Ich bin als 69-jähriger Hobby-Gitarrist immer schon Tele-Fan gewesen und habe auch einige im Laufe der letzten rd. 50 Jahre gehabt. Allerdings muss ich bekennen, dass ich viel ausgeprägter Strat-Fan war und bin, da ich bei den Telecasters die Sound-Limitation, die sich aus der Einfachheit des Instrumentes ergaben und ergeben, als Nachteil empfand. Ja, hier jetzt Vergangenheit, denn ich bin seit rd. 40 Jahren Hobby-TECH und zunehmend spezialisiert zunächst auf erweiternde Stratocaster-Schaltungen, nun aber auch auf Telecasters. Als ich nämlich nach einigem Tüfteln inspiriert von 4-Pos.-Lever und Freeway-Lever, die man ja kaufen kann, mich mit erweiternden Tele-Schaltungen befasst habe, bin ich auf den Geschmack gekommen, auch was die gute alte Telecaster angeht.
Seit letztem Jahr habe ich 4 verschiedene Telecaster-Schaltungen erdacht und umgesetzt. In diesem Jahr habe ich meine [ Tele MEGA 9 Sounds ] finalisiert, die aus den 2 PUs tatsächlich 9 Sounds mit nur einem Zusatzschalter „zaubert“, und damit kaum zu überbieten sein dürfte. 2 Gitarristen konnte ich damit schon „beglücken“. Wer sich so etwas einmal anschauen möchte, der findet zunächst einmal ein Funktions-Erläuterungs-Video dazu auf meinem YT-Kanal „gittevarii“. Ein Sound-Demo dazu habe ich gerade in Arbeit. Es folgt in den nächsten Tagen. Also dort noch einmal reinschauen. Gestern habe ich darüber hinaus mein Sound-Demo für eine Nashville in YT „gittevarii“ hochgeladen [Tele-Nashville-Spezialschaltung 9 Sounds], denn auch die Nashville-Tele ist noch optimierbar !

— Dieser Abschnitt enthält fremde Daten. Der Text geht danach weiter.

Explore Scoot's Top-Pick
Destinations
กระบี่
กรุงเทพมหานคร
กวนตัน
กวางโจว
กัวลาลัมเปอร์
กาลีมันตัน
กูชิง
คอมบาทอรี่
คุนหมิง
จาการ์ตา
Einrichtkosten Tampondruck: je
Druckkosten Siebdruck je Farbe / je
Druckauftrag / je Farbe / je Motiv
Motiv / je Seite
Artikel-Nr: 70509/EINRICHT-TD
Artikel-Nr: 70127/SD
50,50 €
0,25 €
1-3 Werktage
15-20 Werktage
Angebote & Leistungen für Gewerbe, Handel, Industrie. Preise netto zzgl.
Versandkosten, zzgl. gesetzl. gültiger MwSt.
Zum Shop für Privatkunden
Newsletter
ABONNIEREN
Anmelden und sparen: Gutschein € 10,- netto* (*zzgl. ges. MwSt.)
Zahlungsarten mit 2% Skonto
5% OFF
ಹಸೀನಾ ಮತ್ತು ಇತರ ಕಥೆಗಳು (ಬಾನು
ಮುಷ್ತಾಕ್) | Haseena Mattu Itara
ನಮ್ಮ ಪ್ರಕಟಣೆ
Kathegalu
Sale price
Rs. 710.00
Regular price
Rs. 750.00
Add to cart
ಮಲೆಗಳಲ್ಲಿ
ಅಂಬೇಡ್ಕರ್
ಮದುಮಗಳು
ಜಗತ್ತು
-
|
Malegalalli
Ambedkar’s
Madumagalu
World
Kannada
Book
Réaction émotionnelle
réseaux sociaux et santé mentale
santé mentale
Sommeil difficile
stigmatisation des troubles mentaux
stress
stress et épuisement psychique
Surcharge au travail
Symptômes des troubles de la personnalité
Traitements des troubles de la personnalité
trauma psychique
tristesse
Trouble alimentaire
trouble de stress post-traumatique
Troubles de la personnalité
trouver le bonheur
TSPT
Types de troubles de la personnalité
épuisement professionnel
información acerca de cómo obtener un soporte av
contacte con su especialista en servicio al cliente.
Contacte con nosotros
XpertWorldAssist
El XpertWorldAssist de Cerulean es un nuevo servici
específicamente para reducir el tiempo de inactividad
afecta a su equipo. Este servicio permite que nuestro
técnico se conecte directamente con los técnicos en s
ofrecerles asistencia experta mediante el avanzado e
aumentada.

Ich schreibe das hier (mit Bezug auf die erläuterte Schaltung und deren Limitierungen) um alle Tüftler und Lötkundige anzuregen, aus der limitierten 2-PU – 3 Sounds – Telecaster mehr zu machen. Die Telecasters sind es wert! Gemeint sind natürlich keine Custom-Shop-Teles oder gar historische Teles. Die würde ich auch mit 3 Sounds weiterhin genießen, nur mit Tone- und Volumen-Potis variiert. Bei mir hat es neben zig günstigeren Teles verschiedener Baureihen „nur“ zu einer Custom-Shop NoCaster Relic gereicht, die unmodifiziert blieb und die ich lieb gewonnen habe.